French historian and biographer Saint Bris attempts to correct the prevailing criticism of the Marquis de Lafayette (1757–1834) as naïve, in terms of his dealings with the republicans during the French Revolution and allowing himself to be manipulated by King Louis XVI. Instead, the author portrays Lafayette as an honorable man, despite his class entitlement, whose deeply committed sense of egalitarianism was even “more determined and fervent on the eve of his death than at the age of twenty.” In mostly palatable prose, Saint Bris traces the remarkable career of this “child of nature,” born in the crumbling chateau of Chavaniac in the Auvergne mountains, fatherless and raised mostly by his enlightened but impoverished grandmother and tutor. His mother and grandfather brought him to school in Paris, and upon their deaths he became a rich orphan at age 13. However, his training as a soldier molded him, and he leapt at the chance to become a hero by volunteering to help the American cause. Armed with a letter of recommendation by Benjamin Franklin, Lafayette ingratiated himself with George Washington. In France, however, it was a different story.

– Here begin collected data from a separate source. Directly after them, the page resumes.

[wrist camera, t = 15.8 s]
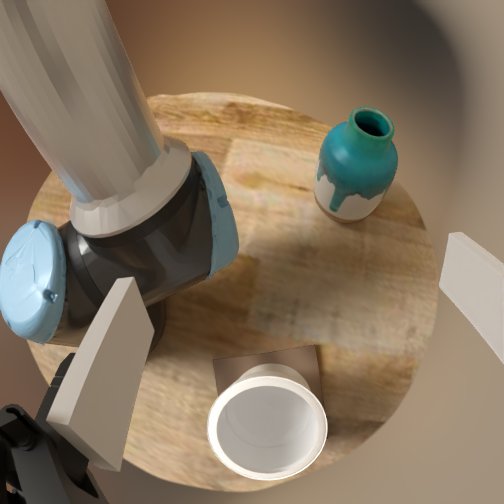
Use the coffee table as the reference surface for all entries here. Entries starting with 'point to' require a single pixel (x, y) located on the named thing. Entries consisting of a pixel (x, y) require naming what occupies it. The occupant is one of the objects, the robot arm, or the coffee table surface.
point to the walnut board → (272, 368)
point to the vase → (355, 166)
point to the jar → (267, 426)
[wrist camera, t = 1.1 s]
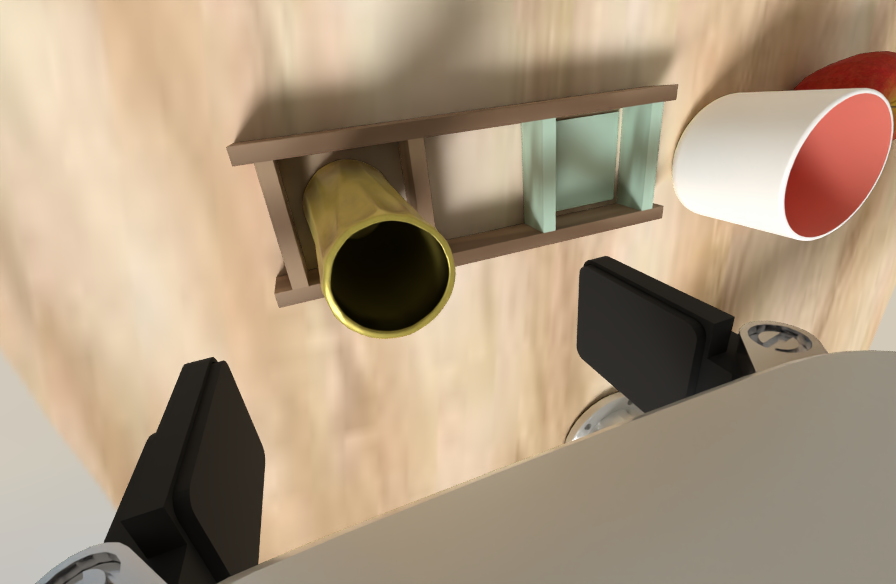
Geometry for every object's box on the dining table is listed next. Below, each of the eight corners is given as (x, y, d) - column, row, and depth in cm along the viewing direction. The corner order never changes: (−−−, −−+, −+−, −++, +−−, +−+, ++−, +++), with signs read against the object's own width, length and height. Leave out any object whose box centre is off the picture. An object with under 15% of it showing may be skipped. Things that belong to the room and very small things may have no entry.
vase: (308, 150, 26) (319, 186, 14) (401, 169, 28) (483, 215, 16) (298, 242, 28) (301, 347, 16) (386, 253, 30) (448, 351, 18)
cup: (645, 192, 36) (756, 219, 27) (703, 72, 33) (847, 59, 24) (715, 224, 40) (831, 255, 31) (772, 119, 37) (916, 123, 29)
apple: (834, 41, 36) (958, 26, 29) (830, 127, 40) (939, 131, 33) (765, 83, 35) (876, 77, 29) (768, 166, 39) (866, 178, 33)
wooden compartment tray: (635, 210, 36) (662, 218, 34) (280, 290, 29) (279, 307, 26) (646, 86, 32) (678, 84, 29) (233, 143, 25) (226, 147, 22)
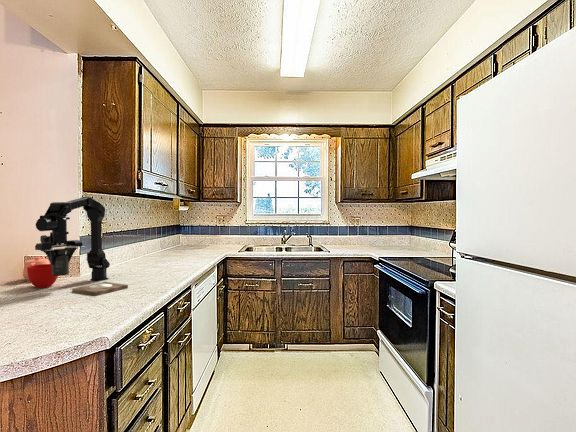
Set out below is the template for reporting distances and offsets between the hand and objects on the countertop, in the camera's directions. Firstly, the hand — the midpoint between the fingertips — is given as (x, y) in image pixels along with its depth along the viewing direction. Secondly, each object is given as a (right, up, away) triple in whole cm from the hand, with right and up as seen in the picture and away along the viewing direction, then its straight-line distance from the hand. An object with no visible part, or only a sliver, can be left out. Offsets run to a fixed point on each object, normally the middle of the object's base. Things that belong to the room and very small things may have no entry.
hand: (60, 263), depth 172 cm
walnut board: (+17, -13, +3) cm, 21 cm away
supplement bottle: (0, -5, 0) cm, 5 cm away
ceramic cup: (-16, -13, +12) cm, 23 cm away
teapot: (-29, -12, +28) cm, 42 cm away
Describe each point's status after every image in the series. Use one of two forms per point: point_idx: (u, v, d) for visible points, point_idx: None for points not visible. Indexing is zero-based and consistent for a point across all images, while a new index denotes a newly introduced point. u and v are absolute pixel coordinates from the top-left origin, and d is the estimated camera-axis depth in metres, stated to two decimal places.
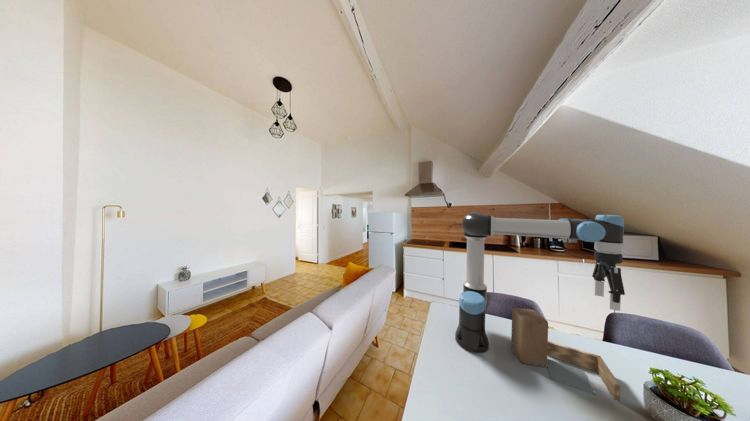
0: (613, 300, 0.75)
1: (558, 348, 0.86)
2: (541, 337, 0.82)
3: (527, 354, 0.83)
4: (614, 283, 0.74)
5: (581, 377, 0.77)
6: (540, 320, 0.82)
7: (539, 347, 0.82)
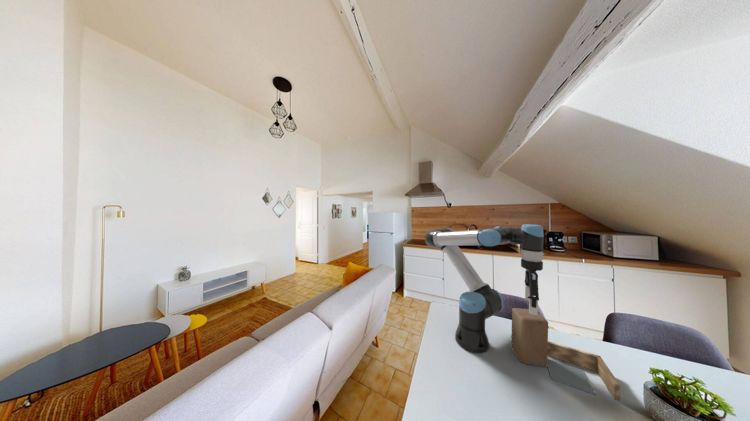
0: (531, 305, 0.80)
1: (558, 348, 0.86)
2: (541, 337, 0.82)
3: (527, 354, 0.83)
4: (531, 289, 0.79)
5: (581, 377, 0.77)
6: (540, 320, 0.82)
7: (539, 347, 0.82)
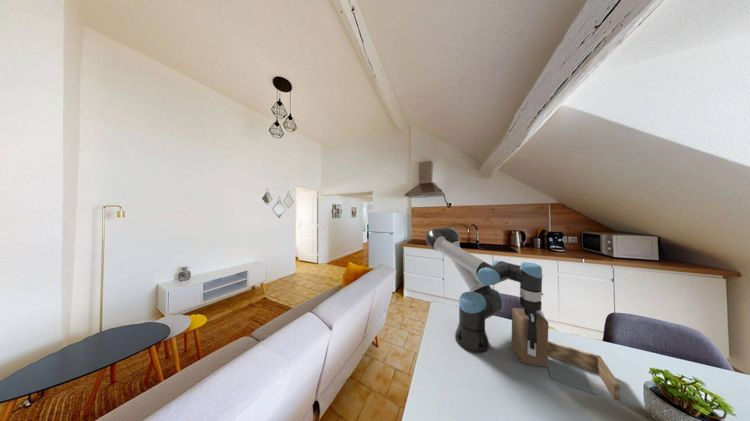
0: (530, 346, 0.81)
1: (558, 348, 0.86)
2: (541, 337, 0.82)
3: (527, 354, 0.83)
4: (530, 331, 0.80)
5: (581, 377, 0.77)
6: (540, 320, 0.82)
7: (539, 347, 0.82)
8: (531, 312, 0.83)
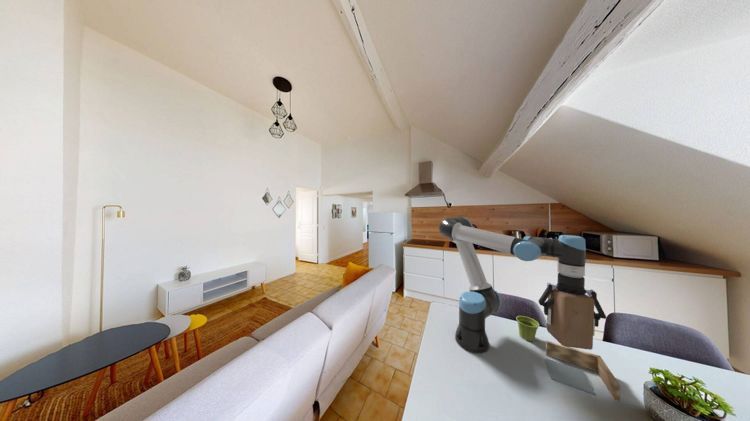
0: None
1: (558, 348, 0.86)
2: (558, 310, 0.77)
3: None
4: (542, 295, 0.82)
5: (581, 377, 0.77)
6: (559, 293, 0.77)
7: (557, 321, 0.77)
8: (558, 284, 0.79)
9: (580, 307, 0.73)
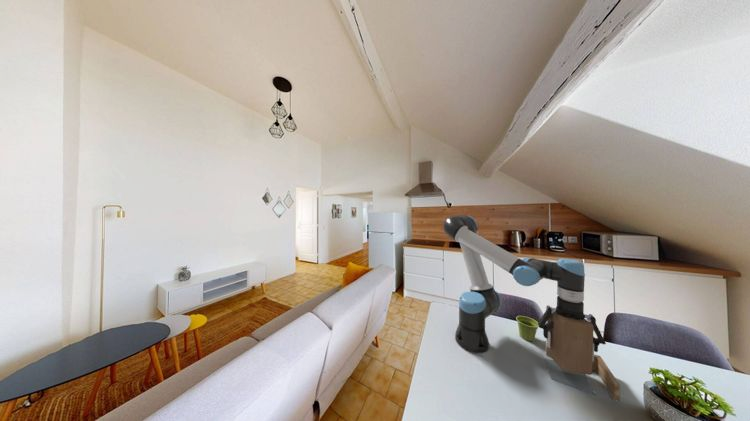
0: None
1: None
2: (557, 334, 0.77)
3: None
4: None
5: (581, 377, 0.77)
6: (558, 317, 0.77)
7: (556, 345, 0.77)
8: (557, 307, 0.79)
9: (580, 333, 0.73)
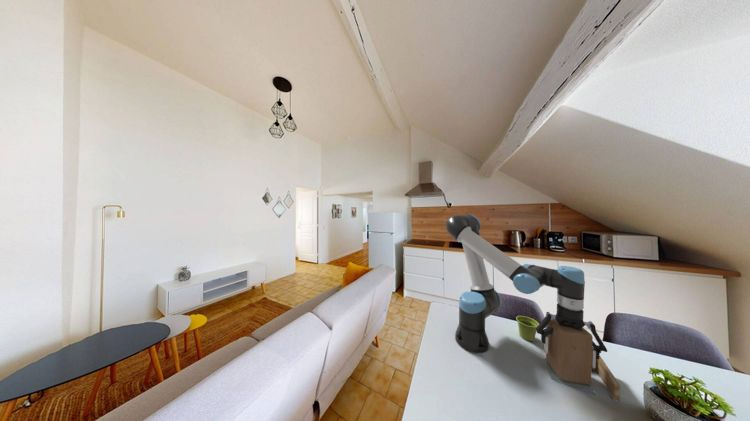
0: None
1: None
2: (556, 343, 0.77)
3: (548, 354, 0.82)
4: (540, 323, 0.83)
5: None
6: (557, 326, 0.77)
7: (555, 354, 0.78)
8: (557, 314, 0.79)
9: (578, 343, 0.73)
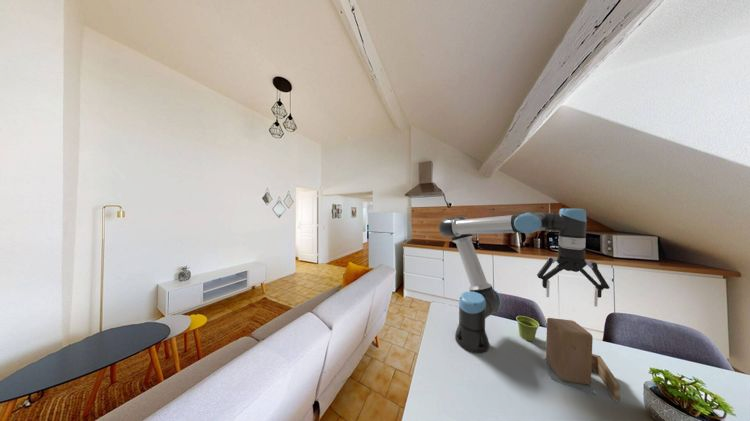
0: None
1: None
2: (556, 343, 0.77)
3: (548, 354, 0.82)
4: None
5: None
6: (557, 326, 0.77)
7: (555, 354, 0.78)
8: (558, 257, 0.79)
9: (578, 343, 0.73)
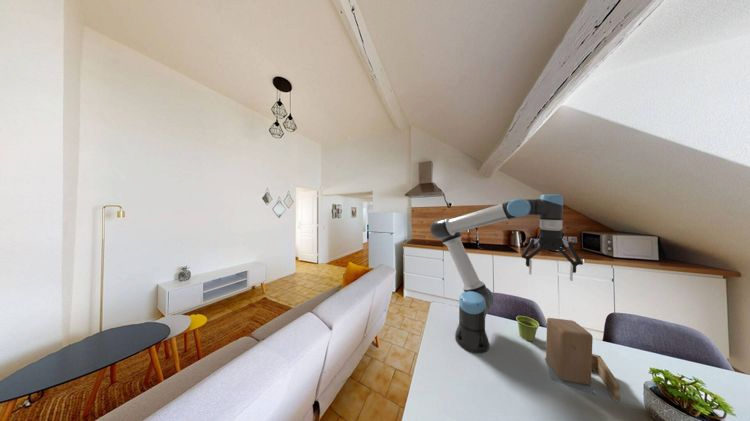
0: None
1: None
2: (556, 343, 0.77)
3: (548, 354, 0.82)
4: (525, 249, 0.91)
5: None
6: (558, 326, 0.77)
7: (555, 354, 0.78)
8: None
9: (578, 343, 0.73)
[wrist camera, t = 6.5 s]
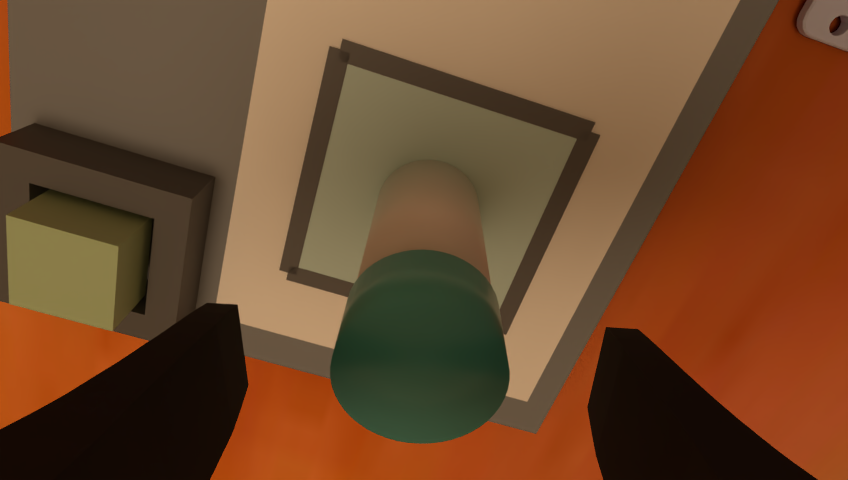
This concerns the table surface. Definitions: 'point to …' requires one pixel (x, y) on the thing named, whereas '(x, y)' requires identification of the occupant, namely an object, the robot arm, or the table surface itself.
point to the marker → (422, 314)
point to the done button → (77, 258)
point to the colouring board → (369, 147)
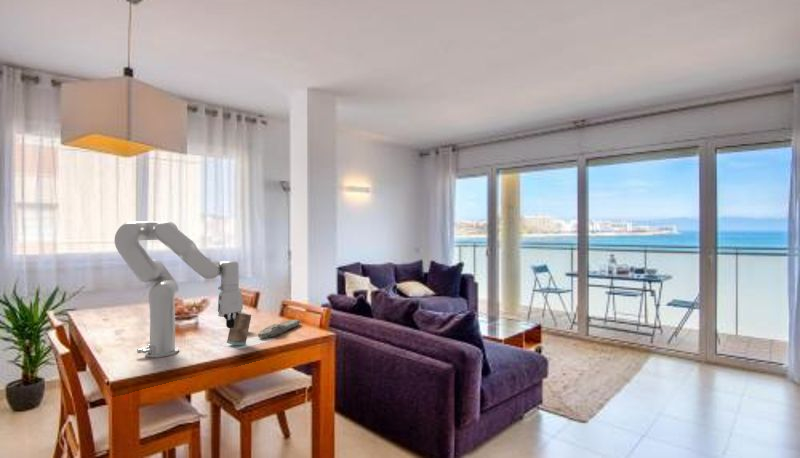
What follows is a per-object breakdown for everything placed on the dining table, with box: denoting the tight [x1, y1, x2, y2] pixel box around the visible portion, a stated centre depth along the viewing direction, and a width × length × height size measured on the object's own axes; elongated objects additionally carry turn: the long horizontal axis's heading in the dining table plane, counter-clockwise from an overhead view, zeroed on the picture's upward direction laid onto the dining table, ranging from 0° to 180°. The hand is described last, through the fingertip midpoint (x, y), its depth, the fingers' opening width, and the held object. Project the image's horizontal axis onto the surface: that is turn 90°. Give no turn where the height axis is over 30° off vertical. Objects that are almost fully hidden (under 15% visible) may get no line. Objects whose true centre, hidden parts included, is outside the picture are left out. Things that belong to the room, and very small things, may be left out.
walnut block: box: [226, 312, 252, 345], centre depth 192 cm, size 6×6×14 cm
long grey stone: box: [257, 319, 301, 338], centre depth 217 cm, size 35×5×10 cm
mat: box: [221, 335, 277, 351], centre depth 196 cm, size 22×12×1 cm, turn 142°
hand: (230, 327), depth 188 cm, fingers closed
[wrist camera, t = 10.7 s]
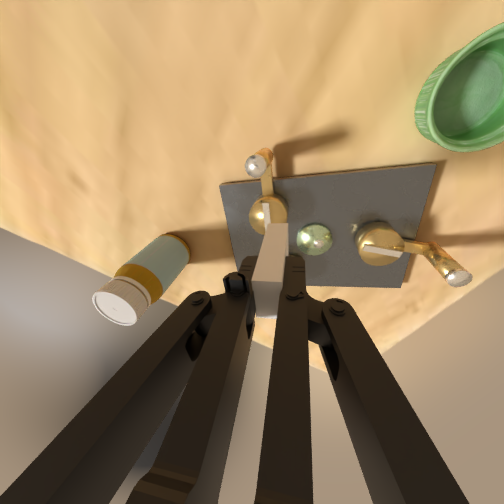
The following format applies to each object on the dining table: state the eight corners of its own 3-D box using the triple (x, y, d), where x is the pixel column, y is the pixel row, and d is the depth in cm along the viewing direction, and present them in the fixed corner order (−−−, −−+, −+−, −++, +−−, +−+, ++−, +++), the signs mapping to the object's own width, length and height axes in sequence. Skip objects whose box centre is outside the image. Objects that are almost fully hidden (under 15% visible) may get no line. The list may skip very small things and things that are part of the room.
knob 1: (289, 225, 30) (286, 248, 25) (255, 227, 31) (245, 249, 26) (284, 144, 25) (280, 151, 19) (244, 150, 26) (229, 158, 21)
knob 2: (349, 250, 30) (359, 278, 25) (363, 218, 28) (378, 243, 22) (426, 264, 29) (455, 298, 24) (449, 233, 26) (487, 262, 21)
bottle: (192, 267, 41) (144, 333, 28) (159, 259, 41) (97, 320, 29) (191, 237, 37) (134, 296, 24) (154, 228, 37) (81, 282, 25)
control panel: (241, 279, 40) (239, 286, 38) (221, 183, 30) (217, 187, 29) (397, 283, 33) (402, 291, 32) (431, 162, 24) (440, 165, 22)
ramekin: (471, 155, 23) (502, 162, 20) (390, 136, 24) (406, 140, 20) (551, 46, 18) (612, 28, 15) (446, 25, 19) (480, 3, 15)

Charged with the ideals of American democracy, Lafayette championed the rights of man while also helping the royal family to safety. He was duped by both sides, imprisoned and eventually released only with the help of the grateful Americans who adored him. The author valiantly pursues Lafayette’s later career securing Napoleon’s abdication and as an elected representative during the Restorations and July Revolution of 1830.
Despite uneven prose and an erratic structure, Saint Bris provides an enthusiastic portrayal of this “Hero of Two Worlds.”